---- RECORDS FOR PROCESSING

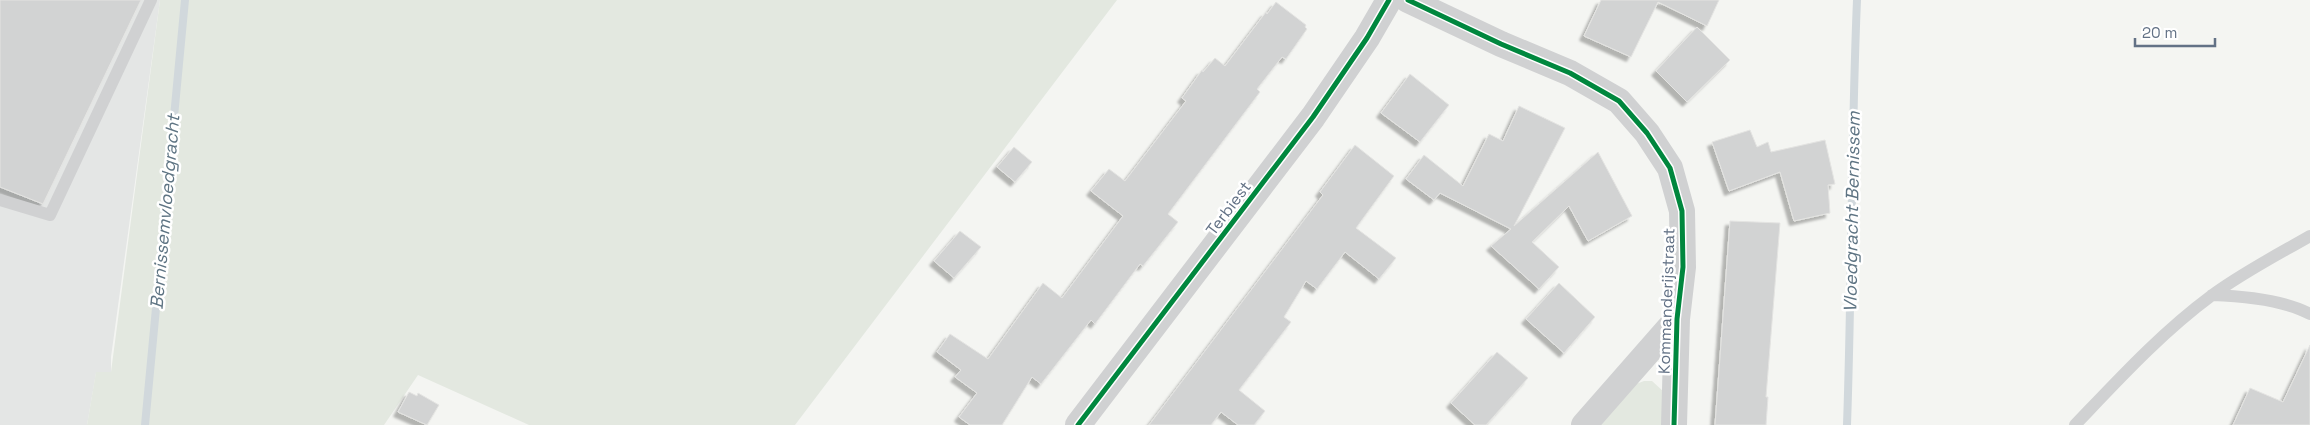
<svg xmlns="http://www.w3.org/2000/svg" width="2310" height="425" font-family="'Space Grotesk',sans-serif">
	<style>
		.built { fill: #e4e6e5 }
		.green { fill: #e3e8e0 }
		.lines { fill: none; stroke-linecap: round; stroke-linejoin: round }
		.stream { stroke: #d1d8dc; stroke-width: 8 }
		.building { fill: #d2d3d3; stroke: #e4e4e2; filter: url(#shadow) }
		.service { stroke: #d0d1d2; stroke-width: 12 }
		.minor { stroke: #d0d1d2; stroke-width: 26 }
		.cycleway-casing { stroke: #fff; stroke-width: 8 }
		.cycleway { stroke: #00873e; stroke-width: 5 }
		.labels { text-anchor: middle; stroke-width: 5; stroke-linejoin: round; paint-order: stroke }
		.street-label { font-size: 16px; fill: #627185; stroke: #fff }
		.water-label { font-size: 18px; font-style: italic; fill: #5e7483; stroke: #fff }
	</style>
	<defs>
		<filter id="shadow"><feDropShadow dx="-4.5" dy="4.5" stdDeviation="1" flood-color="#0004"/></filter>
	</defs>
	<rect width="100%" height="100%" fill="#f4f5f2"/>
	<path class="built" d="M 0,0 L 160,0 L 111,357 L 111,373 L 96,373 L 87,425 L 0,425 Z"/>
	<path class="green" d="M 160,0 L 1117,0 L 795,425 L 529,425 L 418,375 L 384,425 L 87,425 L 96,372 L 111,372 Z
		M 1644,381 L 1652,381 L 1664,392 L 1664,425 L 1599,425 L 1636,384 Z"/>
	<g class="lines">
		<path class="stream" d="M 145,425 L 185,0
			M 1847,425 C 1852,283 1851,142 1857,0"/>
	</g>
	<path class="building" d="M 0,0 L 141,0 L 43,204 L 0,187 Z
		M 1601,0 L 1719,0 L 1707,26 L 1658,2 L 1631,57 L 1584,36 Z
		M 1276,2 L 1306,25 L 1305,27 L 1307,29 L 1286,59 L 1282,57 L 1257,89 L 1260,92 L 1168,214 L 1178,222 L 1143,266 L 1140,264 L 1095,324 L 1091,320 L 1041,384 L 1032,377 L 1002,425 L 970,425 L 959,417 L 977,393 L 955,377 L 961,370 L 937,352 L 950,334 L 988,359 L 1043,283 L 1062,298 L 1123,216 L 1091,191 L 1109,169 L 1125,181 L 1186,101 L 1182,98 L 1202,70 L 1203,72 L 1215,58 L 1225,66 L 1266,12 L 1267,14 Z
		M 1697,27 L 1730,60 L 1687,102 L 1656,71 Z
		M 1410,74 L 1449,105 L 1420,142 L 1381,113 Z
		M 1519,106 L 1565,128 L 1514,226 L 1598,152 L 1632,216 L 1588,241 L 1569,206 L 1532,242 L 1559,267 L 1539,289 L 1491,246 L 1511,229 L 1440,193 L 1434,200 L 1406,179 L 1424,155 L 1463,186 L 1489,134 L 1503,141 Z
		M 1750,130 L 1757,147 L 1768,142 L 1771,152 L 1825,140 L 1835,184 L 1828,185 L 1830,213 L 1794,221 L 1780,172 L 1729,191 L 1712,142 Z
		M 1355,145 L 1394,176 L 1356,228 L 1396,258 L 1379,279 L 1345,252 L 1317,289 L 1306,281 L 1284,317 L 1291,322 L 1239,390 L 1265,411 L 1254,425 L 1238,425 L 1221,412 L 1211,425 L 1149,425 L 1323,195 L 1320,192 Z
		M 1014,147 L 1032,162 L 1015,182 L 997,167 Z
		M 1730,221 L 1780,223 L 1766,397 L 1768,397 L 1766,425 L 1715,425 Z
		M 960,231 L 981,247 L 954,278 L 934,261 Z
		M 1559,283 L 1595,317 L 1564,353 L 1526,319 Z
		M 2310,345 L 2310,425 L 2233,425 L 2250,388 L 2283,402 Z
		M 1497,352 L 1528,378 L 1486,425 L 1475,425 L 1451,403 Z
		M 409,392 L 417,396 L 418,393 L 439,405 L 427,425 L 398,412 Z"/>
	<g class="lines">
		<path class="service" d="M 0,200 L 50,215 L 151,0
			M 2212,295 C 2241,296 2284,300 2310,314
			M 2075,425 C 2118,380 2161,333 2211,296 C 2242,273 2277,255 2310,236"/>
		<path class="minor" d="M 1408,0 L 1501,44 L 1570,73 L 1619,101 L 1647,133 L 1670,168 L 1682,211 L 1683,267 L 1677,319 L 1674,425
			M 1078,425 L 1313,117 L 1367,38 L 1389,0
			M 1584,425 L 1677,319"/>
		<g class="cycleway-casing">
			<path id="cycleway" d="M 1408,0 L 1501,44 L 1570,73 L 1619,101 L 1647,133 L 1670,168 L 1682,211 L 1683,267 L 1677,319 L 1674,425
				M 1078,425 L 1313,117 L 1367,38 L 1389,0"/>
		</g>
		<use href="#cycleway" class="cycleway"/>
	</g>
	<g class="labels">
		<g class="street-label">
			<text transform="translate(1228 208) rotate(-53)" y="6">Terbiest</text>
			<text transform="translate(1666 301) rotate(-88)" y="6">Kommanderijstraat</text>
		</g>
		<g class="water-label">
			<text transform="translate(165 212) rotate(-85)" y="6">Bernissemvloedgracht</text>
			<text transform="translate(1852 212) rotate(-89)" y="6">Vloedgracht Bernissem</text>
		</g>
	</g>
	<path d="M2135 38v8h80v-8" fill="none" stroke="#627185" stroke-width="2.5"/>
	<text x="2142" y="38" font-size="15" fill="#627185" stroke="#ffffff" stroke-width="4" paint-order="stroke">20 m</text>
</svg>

--------

PROBLEM TO WORK ON: Your answer must be an exact repeat of all the records, minus the pictures.

ANSWER SECTION:
<svg xmlns="http://www.w3.org/2000/svg" width="2310" height="425" font-family="'Space Grotesk',sans-serif">
	<style>
		.built { fill: #e4e6e5 }
		.green { fill: #e3e8e0 }
		.lines { fill: none; stroke-linecap: round; stroke-linejoin: round }
		.stream { stroke: #d1d8dc; stroke-width: 8 }
		.building { fill: #d2d3d3; stroke: #e4e4e2; filter: url(#shadow) }
		.service { stroke: #d0d1d2; stroke-width: 12 }
		.minor { stroke: #d0d1d2; stroke-width: 26 }
		.cycleway-casing { stroke: #fff; stroke-width: 8 }
		.cycleway { stroke: #00873e; stroke-width: 5 }
		.labels { text-anchor: middle; stroke-width: 5; stroke-linejoin: round; paint-order: stroke }
		.street-label { font-size: 16px; fill: #627185; stroke: #fff }
		.water-label { font-size: 18px; font-style: italic; fill: #5e7483; stroke: #fff }
	</style>
	<defs>
		<filter id="shadow"><feDropShadow dx="-4.5" dy="4.5" stdDeviation="1" flood-color="#0004"/></filter>
	</defs>
	<rect width="100%" height="100%" fill="#f4f5f2"/>
	<path class="built" d="M 0,0 L 160,0 L 111,357 L 111,373 L 96,373 L 87,425 L 0,425 Z"/>
	<path class="green" d="M 160,0 L 1117,0 L 795,425 L 529,425 L 418,375 L 384,425 L 87,425 L 96,372 L 111,372 Z
		M 1644,381 L 1652,381 L 1664,392 L 1664,425 L 1599,425 L 1636,384 Z"/>
	<g class="lines">
		<path class="stream" d="M 145,425 L 185,0
			M 1847,425 C 1852,283 1851,142 1857,0"/>
	</g>
	<path class="building" d="M 0,0 L 141,0 L 43,204 L 0,187 Z
		M 1601,0 L 1719,0 L 1707,26 L 1658,2 L 1631,57 L 1584,36 Z
		M 1276,2 L 1306,25 L 1305,27 L 1307,29 L 1286,59 L 1282,57 L 1257,89 L 1260,92 L 1168,214 L 1178,222 L 1143,266 L 1140,264 L 1095,324 L 1091,320 L 1041,384 L 1032,377 L 1002,425 L 970,425 L 959,417 L 977,393 L 955,377 L 961,370 L 937,352 L 950,334 L 988,359 L 1043,283 L 1062,298 L 1123,216 L 1091,191 L 1109,169 L 1125,181 L 1186,101 L 1182,98 L 1202,70 L 1203,72 L 1215,58 L 1225,66 L 1266,12 L 1267,14 Z
		M 1697,27 L 1730,60 L 1687,102 L 1656,71 Z
		M 1410,74 L 1449,105 L 1420,142 L 1381,113 Z
		M 1519,106 L 1565,128 L 1514,226 L 1598,152 L 1632,216 L 1588,241 L 1569,206 L 1532,242 L 1559,267 L 1539,289 L 1491,246 L 1511,229 L 1440,193 L 1434,200 L 1406,179 L 1424,155 L 1463,186 L 1489,134 L 1503,141 Z
		M 1750,130 L 1757,147 L 1768,142 L 1771,152 L 1825,140 L 1835,184 L 1828,185 L 1830,213 L 1794,221 L 1780,172 L 1729,191 L 1712,142 Z
		M 1355,145 L 1394,176 L 1356,228 L 1396,258 L 1379,279 L 1345,252 L 1317,289 L 1306,281 L 1284,317 L 1291,322 L 1239,390 L 1265,411 L 1254,425 L 1238,425 L 1221,412 L 1211,425 L 1149,425 L 1323,195 L 1320,192 Z
		M 1014,147 L 1032,162 L 1015,182 L 997,167 Z
		M 1730,221 L 1780,223 L 1766,397 L 1768,397 L 1766,425 L 1715,425 Z
		M 960,231 L 981,247 L 954,278 L 934,261 Z
		M 1559,283 L 1595,317 L 1564,353 L 1526,319 Z
		M 2310,345 L 2310,425 L 2233,425 L 2250,388 L 2283,402 Z
		M 1497,352 L 1528,378 L 1486,425 L 1475,425 L 1451,403 Z
		M 409,392 L 417,396 L 418,393 L 439,405 L 427,425 L 398,412 Z"/>
	<g class="lines">
		<path class="service" d="M 0,200 L 50,215 L 151,0
			M 2212,295 C 2241,296 2284,300 2310,314
			M 2075,425 C 2118,380 2161,333 2211,296 C 2242,273 2277,255 2310,236"/>
		<path class="minor" d="M 1408,0 L 1501,44 L 1570,73 L 1619,101 L 1647,133 L 1670,168 L 1682,211 L 1683,267 L 1677,319 L 1674,425
			M 1078,425 L 1313,117 L 1367,38 L 1389,0
			M 1584,425 L 1677,319"/>
		<g class="cycleway-casing">
			<path id="cycleway" d="M 1408,0 L 1501,44 L 1570,73 L 1619,101 L 1647,133 L 1670,168 L 1682,211 L 1683,267 L 1677,319 L 1674,425
				M 1078,425 L 1313,117 L 1367,38 L 1389,0"/>
		</g>
		<use href="#cycleway" class="cycleway"/>
	</g>
	<g class="labels">
		<g class="street-label">
			<text transform="translate(1228 208) rotate(-53)" y="6">Terbiest</text>
			<text transform="translate(1666 301) rotate(-88)" y="6">Kommanderijstraat</text>
		</g>
		<g class="water-label">
			<text transform="translate(165 212) rotate(-85)" y="6">Bernissemvloedgracht</text>
			<text transform="translate(1852 212) rotate(-89)" y="6">Vloedgracht Bernissem</text>
		</g>
	</g>
	<path d="M2135 38v8h80v-8" fill="none" stroke="#627185" stroke-width="2.5"/>
	<text x="2142" y="38" font-size="15" fill="#627185" stroke="#ffffff" stroke-width="4" paint-order="stroke">20 m</text>
</svg>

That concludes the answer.